"Your life is a gift from the creator. Your gift back to the Creator is what you do with your life”
Selamat pagi Kawan, Beberapa waktu yang lalu, saya sempat chatting
dengan seorang teman lama. Teman saya itu merasa ‘bosan’ menjalani
internship. Sang teman tersebut bercerita bahwa dia sampai bingung akan
menghabiskan waktunya yang sangat luang untuk melakukan apa. Dia
bertanya, bagaimana dengan yang saya alami? Melalui tulisan ini, saya
berbagi cerita denganmu, Teman.
*** Bagi
saya, saat-saat menjalani internship dokter adalah saat kita
‘dibanjiri’ waktu luang. Jam kerja kami di puskesmas adalah antara jam
07.15-13.00 WIB. Bagi sebagian orang, mungkin itu waktu yang lama dan
membosankan untuk bekerja. Tapi bagi sebagian orang yang lain, jam kerja
tersebut cukup proporsional dan menyenangkan. Kita masih memiliki 18
jam sisa waktu luang dalam sehari. Cukup panjang untuk disyukuri.
Waktu
luang itu terasa semakin panjang saat saya bertugas di Pulau Mandangin
selama beberapa hari. Saya tidak bisa mengisi waktu luang saya dengan
berlama-lama menulis, ‘berdiskusi’, dan ‘bergumul’ bersama si laptop. Di
pulau ini, listrik hanya hidup sekitar pukul 6 sore dan kemudian mati
sekitar jam 5.30 pagi. Berada di pulau ini, Saya serasa kembali ke era
di saat listrik belum menjadi kebutuhan yang mendasar dan tak
tergantikan. Seperti jaman bapak saya masih muda, saat nenek saya masih kinyis-kinyis. Jaman di saat saya masih belum ‘direncanakan’ keberadaannya. :)
Beberapa
hari di Mandangin dengan sebagian besar waktu tanpa listrik, membuat
saya ‘berevolusi’ dan mengembangkan kegemaran baru. Yakni, berbicara
dengan anak-anak. Mungkin terdengar konyol. Awalnya saya juga heran,
mengapa saya justru suka berbicara dengan anak-anak, bukannya dengan mbak-mbak. :D
Sebagian
besar penduduk Pulau Mandangin berkomunikasi menggunakan bahasa madura.

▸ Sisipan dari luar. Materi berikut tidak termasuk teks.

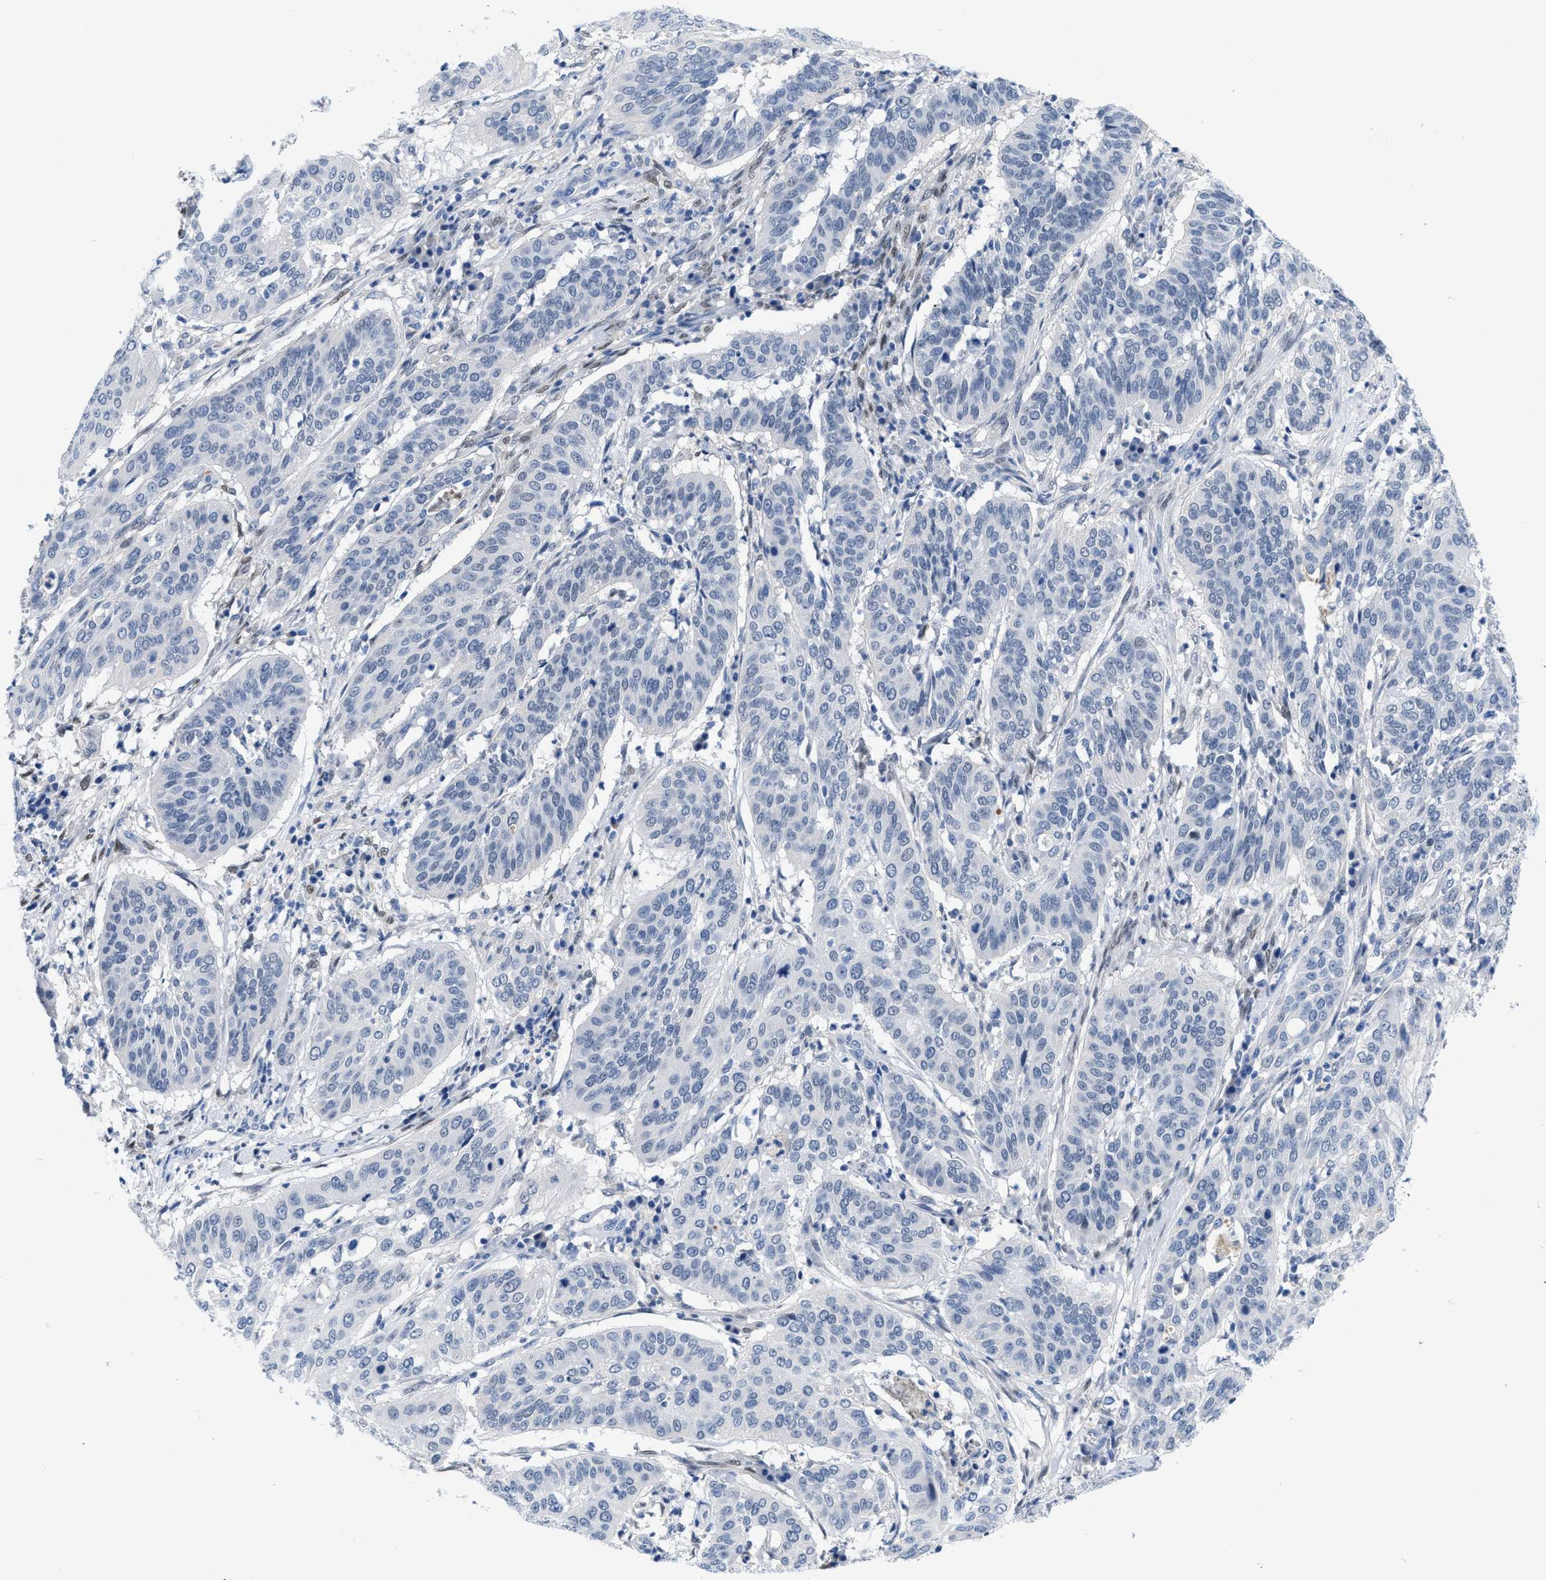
{"staining": {"intensity": "negative", "quantity": "none", "location": "none"}, "tissue": "cervical cancer", "cell_type": "Tumor cells", "image_type": "cancer", "snomed": [{"axis": "morphology", "description": "Normal tissue, NOS"}, {"axis": "morphology", "description": "Squamous cell carcinoma, NOS"}, {"axis": "topography", "description": "Cervix"}], "caption": "High magnification brightfield microscopy of cervical squamous cell carcinoma stained with DAB (3,3'-diaminobenzidine) (brown) and counterstained with hematoxylin (blue): tumor cells show no significant positivity.", "gene": "NFIX", "patient": {"sex": "female", "age": 39}}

Sedangkan saya, baru sedikit mengerti bahasa Madura. Celakanya,
sebagian besar orang Mandangin yang saya temui tidak bisa berbahasa
Indonesia.
Namun
lain halnya dengan anak-anak, khususnya mereka yang sedang duduk di
bangku sekolah dasar. Mereka mengerti bahasa Indonesia. Bertemu mereka
seperti menemukan ‘oase’ di tengah gurun pasir. Saya jadi tidak merasa
sebagai orang asing. :) Mereka dapat mengerti apa yang saya sampaikan.
Dan yang lebih penting lagi, saya dapat memahami maksud mereka.
Suatu
sore saya berenang di pantai. Saya menyempatkan diri untuk menyapa dan
berbincang dengan sejumlah anak. Beberapa nama yang saya ingat adalah
Hosen (kelas 6 SD) dan Kosem (kelas 3 SD). Saya iseng bertanya kepada
mereka tentang cita-cita mereka di saat dewasa kelak. Kosem menjawab
ingin punya kapal seperti Haji **** (saya tidak ingat namanya). Seorang
anak lain menjawab dia ingin jadi pemain sepak bola. Dan Hosen, salah
satu nama yang saya ingat, menjawab ingin melaut bersama bapaknya.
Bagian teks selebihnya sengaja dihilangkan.